A côté de l'intrigue policière, l'un des intérêts majeurs du roman est l'épaisseur et la complexité des personnages, à commencer par Serge Lançon lui-même, personnage contradictoire qui nous apparaît parfois sympathique, mais souvent parfaitement ignoble, notamment dans ses relations avec les femmes. L'amour semble impossible dans ce futur cruel, et le sexe y est davantage vécu comme une lutte ou une domination que comme un accomplissement. Il faut dire que les femmes vues à travers les yeux de Lançon ne sont guère estimables, mais ceci n'excuse guère son comportement, qui dénote frustration et incapacité d'aimer : il se conduit en parfait salaud, mais n'en demeure pas moins le héros de ce drame.
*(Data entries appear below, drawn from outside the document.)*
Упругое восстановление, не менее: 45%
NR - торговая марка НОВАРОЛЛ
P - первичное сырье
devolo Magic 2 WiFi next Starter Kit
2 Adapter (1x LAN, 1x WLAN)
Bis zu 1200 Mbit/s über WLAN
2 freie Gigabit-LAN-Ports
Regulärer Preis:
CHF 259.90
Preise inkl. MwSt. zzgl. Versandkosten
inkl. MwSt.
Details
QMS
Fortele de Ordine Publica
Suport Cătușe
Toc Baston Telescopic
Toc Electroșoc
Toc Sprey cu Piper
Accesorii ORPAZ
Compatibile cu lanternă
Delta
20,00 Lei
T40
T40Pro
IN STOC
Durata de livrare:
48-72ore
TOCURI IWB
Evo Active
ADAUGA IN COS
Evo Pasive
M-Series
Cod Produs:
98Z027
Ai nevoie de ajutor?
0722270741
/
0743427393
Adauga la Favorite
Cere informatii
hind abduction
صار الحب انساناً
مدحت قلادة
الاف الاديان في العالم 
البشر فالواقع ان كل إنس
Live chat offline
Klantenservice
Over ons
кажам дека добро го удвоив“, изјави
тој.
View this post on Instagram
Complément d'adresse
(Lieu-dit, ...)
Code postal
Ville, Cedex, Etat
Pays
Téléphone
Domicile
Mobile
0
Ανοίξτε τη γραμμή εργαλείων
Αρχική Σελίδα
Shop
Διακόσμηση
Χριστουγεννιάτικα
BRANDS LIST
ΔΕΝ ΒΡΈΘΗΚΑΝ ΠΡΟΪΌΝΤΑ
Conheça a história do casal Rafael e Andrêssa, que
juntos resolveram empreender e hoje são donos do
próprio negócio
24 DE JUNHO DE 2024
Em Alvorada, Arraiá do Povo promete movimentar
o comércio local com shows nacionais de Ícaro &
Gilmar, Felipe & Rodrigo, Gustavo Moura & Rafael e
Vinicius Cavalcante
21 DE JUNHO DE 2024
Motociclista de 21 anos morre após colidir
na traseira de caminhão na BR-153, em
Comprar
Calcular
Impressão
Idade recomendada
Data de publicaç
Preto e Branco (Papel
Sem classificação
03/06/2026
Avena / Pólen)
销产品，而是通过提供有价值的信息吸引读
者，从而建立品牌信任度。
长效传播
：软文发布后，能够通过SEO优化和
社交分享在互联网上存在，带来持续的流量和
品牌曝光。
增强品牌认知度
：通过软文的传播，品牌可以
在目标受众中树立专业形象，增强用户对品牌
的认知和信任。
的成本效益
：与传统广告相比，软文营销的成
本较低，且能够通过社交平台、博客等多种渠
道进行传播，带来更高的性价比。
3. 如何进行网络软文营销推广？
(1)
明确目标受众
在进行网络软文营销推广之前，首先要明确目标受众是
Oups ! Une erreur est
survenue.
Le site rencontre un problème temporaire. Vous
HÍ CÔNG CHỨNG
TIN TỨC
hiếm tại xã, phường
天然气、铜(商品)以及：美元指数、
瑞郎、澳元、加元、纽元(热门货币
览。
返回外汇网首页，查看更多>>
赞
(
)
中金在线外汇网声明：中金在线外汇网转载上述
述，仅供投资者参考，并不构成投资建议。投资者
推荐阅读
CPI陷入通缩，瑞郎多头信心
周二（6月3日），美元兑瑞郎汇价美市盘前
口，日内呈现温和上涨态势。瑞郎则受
Si l'on a le coeur bien accroché et que l'on surmonte la nausée initiale, si l'on n'est pas heurté par un vocabulaire dont la crudité se justifie par le contexte, Borrelli nous emmène suivre deux enquêtes parallèles, toutes aussi passionnantes, complexes et hallucinantes l'une que l'autre : l'une avec Canavese, flic pas tout-à-fait net non plus, dans les milieux aisés de l'art contemporain, l'autre avec Lançon, à la poursuite d'un mystérieux individu dont nous devrons suivre les traces et reconstituer par bribes toute la vie, jusque dans les faits les plus sordides, avant de pouvoir l'identifier.
A partir de ce qui semble n'être qu'un banal fait divers, l'auteur nous conduit ainsi sans un temps mort vers de bien curieuses révélations, avec une tension dramatique qui va croissante au fil du roman, et avec un style incisif et percutant d'une redoutable efficacité. Les véritables monstres ne sont pas forcément où l'on croit : en fait, ils sont partout...
Outre le décor d'un Marseille futuriste digne de Blade runner, Borrelli utilise d'autres thèmes de la SF qui ne sont pas sans évoquer une influence de Philip K. Dick : les pouvoirs paranormaux de Serge Lançon bien sûr, mais aussi un androïde qui ignore sa nature et qui se trouve littéralement réduit à l'état de tête pensante, en demeurant peut-être le personnage le plus humain du récit...
Un très, très grand roman, qui peut rebuter le lecteur délicat mais qui comblera l'amateur de polar noir - très noir - ou l'amateur d'ambiance futuriste sombre, tout comme l'amateur de grandes tragédies humaines.